At first, I used the online site Smallpdf to merge PDFS. The effect of the merger is still very good. The site also has other functions. For example, word to PDF. An NPM Packagepdf merge provided by the community was found. (After all, I write programs, so I did it in code.)

This PDF-merge relies on PDFTK

Download and install PDFtk Windows. After I install it, restart your computer to use it.

Debian, Ubuntu is available after I install it on Ubuntu. apt-get install pdftk

Using the example

const PDFMerge = require('pdf-merge'); const files = [ `${__dirname}/1.pdf`, `${__dirname}/2.pdf`, ]; // Buffer (Default) PDFMerge(files) .then((buffer) => {... }); // Stream PDFMerge(files, {output: 'Stream'}) .then((stream) => {... }); Save as new file PDFMerge(files, {output: '${__dirname}/3.pdf'}).then((buffer) => {... });Copy the code

With that in mind, you can start writing the main program. 1, read all the generated PDF file paths, and sort (0-46) 2, determine whether the output folder exists, do not exist, create 3, merge these sections of PDF and save to a new file React little book (full version) – author: Beards big Ha – timestamp.pdf

Check out the code here for the crawler to generate the PDF merge PDF of the React. Js little book

The final combined PDF file is available for download. Github download link: React Little Book (full edition) – Author: Big Beard.

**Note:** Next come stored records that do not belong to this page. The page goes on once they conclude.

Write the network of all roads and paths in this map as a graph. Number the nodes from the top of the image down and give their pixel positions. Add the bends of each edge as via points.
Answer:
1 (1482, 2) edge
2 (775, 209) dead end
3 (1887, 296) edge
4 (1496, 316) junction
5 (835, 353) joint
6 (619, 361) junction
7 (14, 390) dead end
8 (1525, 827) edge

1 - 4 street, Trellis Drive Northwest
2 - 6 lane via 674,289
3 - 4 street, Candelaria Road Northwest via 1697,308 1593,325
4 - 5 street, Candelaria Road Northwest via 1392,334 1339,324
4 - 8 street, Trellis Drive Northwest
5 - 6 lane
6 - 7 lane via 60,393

This thought can also add bookmarks and page numbers, did not find a suitable generation scheme, that temporarily do not add. If the reader has a good plan, welcome to communicate with the author.

summary

Puppeteer is Google’s official headless Chrome Node library. Most of the operations you can perform manually in the browser can be performed using Puppeteer. It can be used to do a lot of interesting things. 2. Create a PDF file for each section using puppeteer and merge it into a new PDF file using pdFTK-dependent PDF-merge NPM package. Or use sites like Smallpdf to merge. 3, “React. Js Little Book”, recommended for everyone. The crawler generates a PDF, which should have no effect on the author @Beards. It’s not easy for an author to write a book to serve the community. Support the author as much as possible.

Finally, I recommend a few links for you to learn puppeteer. This is an ES6 standard introduction to puppeteer. This is a Chinese version of the Amway PUPpeteer API

about

Author: often with the name of Ruochuan mixed in rivers and lakes. The front road lovers | | PPT know little, only good study. Personal blog segmentfault front view column, opened front view column, welcome to pay attention to ~ gold column, welcome to pay attention to ~ github front view column, welcome to pay attention to ~ github blog, find a star^_^~

Wechat public account Ruochuan Vision

Welcome to Wakawa Vision. You can also add wechat Ruochuan12, indicate the source, pull you into [front view communication group].